START Document extract

Thanks for the quick response. So the outcome seems to be that this breaking regression is a unfortunate by-product of the package rework, but it is intended to stay and consumers should deploy their own toolchain-dependent fixes, right?

As much as I appreciate the technical rework and I am fine with fixing the consumers, I'd like to point out that this explicitly goes against the Go 1 promise:
"It is intended that programs written to the Go 1 specification will continue to compile and run correctly, unchanged, over the lifetime of that specification".

If archive/tar is supposed to be iterated on further, perhaps it would be wiser to move it under some x/-repo?

zhsj added a commit to zhsj/docker2aci that referenced this issue Apr 12, 2018
After manipulating the Name and Linkname, the orignal Header format may
be invalid.

END Document extract

▶ **Required action 1**
Transcribe the part of the archive/tar discussion starting at "Thanks for the" and ending at "be invalid.".
▶ **Required action 2**
In the archive/tar discussion, which repository received the commit that zhsj added referencing the issue?
▶ **Required action 3**
Resume the archive/tar discussion from its last line.

START Data records

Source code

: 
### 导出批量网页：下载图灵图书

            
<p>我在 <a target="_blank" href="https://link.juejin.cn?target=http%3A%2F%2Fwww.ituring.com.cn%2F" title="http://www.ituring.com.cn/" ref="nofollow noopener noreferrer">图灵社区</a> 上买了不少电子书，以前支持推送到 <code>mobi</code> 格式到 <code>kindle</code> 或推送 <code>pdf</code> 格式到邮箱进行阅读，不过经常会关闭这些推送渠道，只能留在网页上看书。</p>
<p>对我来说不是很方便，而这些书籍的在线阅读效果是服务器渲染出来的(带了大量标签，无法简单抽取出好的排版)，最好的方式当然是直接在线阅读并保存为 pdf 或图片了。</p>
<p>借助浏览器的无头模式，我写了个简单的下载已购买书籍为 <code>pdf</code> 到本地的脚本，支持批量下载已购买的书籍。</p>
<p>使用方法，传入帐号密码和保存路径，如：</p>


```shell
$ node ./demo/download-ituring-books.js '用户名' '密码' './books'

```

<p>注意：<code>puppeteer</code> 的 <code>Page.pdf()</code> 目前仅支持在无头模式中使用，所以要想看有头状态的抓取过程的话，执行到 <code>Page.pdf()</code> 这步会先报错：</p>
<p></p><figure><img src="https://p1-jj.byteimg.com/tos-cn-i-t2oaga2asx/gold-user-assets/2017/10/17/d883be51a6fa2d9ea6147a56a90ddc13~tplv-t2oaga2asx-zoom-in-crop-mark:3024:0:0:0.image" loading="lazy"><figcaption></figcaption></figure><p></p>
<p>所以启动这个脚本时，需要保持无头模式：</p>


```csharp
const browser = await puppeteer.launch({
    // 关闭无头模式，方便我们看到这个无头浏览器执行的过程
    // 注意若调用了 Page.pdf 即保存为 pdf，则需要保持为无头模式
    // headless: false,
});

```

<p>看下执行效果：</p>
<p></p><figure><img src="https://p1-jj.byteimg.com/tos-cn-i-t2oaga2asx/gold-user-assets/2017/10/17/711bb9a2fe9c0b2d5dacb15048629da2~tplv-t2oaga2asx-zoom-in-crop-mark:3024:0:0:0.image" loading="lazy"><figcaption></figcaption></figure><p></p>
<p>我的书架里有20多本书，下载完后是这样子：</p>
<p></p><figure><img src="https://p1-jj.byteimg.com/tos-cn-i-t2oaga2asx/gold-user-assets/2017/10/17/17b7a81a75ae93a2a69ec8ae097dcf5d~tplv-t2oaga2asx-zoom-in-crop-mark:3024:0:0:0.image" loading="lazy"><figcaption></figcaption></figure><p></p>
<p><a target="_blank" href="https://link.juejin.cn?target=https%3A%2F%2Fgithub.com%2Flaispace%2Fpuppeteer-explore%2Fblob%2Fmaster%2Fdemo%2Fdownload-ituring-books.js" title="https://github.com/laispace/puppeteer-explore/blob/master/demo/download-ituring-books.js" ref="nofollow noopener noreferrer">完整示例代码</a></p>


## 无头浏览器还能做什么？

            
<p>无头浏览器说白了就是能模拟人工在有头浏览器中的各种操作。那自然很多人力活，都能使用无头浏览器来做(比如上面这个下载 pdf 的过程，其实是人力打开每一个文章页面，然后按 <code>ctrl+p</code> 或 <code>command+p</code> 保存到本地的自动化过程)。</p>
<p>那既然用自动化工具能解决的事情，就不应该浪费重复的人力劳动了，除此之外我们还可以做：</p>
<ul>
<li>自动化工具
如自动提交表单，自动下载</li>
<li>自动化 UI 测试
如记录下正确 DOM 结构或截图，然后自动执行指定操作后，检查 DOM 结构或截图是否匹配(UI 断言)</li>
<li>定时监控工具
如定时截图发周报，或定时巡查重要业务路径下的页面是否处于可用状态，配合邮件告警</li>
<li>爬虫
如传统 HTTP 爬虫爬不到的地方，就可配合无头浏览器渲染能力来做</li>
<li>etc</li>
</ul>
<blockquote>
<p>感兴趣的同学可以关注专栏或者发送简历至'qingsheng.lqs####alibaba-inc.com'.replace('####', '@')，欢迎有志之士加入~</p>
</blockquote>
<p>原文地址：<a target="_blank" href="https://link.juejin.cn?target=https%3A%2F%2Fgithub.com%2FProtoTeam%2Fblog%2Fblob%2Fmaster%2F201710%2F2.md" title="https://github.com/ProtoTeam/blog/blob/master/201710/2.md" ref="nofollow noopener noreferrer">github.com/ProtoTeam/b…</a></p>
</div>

END Data records

▶ **Exercise response 1**
Thanks for the quick response. So the outcome seems to be that this breaking regression is a unfortunate by-product of the package rework, but it is intended to stay and consumers should deploy their own toolchain-dependent fixes, right?

As much as I appreciate the technical rework and I am fine with fixing the consumers, I'd like to point out that this explicitly goes against the Go 1 promise:
"It is intended that programs written to the Go 1 specification will continue to compile and run correctly, unchanged, over the lifetime of that specification".

If archive/tar is supposed to be iterated on further, perhaps it would be wiser to move it under some x/-repo?

zhsj added a commit to zhsj/docker2aci that referenced this issue Apr 12, 2018
After manipulating the Name and Linkname, the orignal Header format may
be invalid.

▶ **Exercise response 2**
zhsj/docker2aci

▶ **Exercise response 3**
Starting from Go 1.10, the Header format is stored in the Header struct.

>For forward compatibility, users that retrieve a Header from Reader.Next,
>mutate it in some ways, and then pass it back to Writer.WriteHeader should
>do so by creating a new Header and copying the fields that they are
>interested in preserving.

The copied fields are taken from all the fields presented in Go 1.6.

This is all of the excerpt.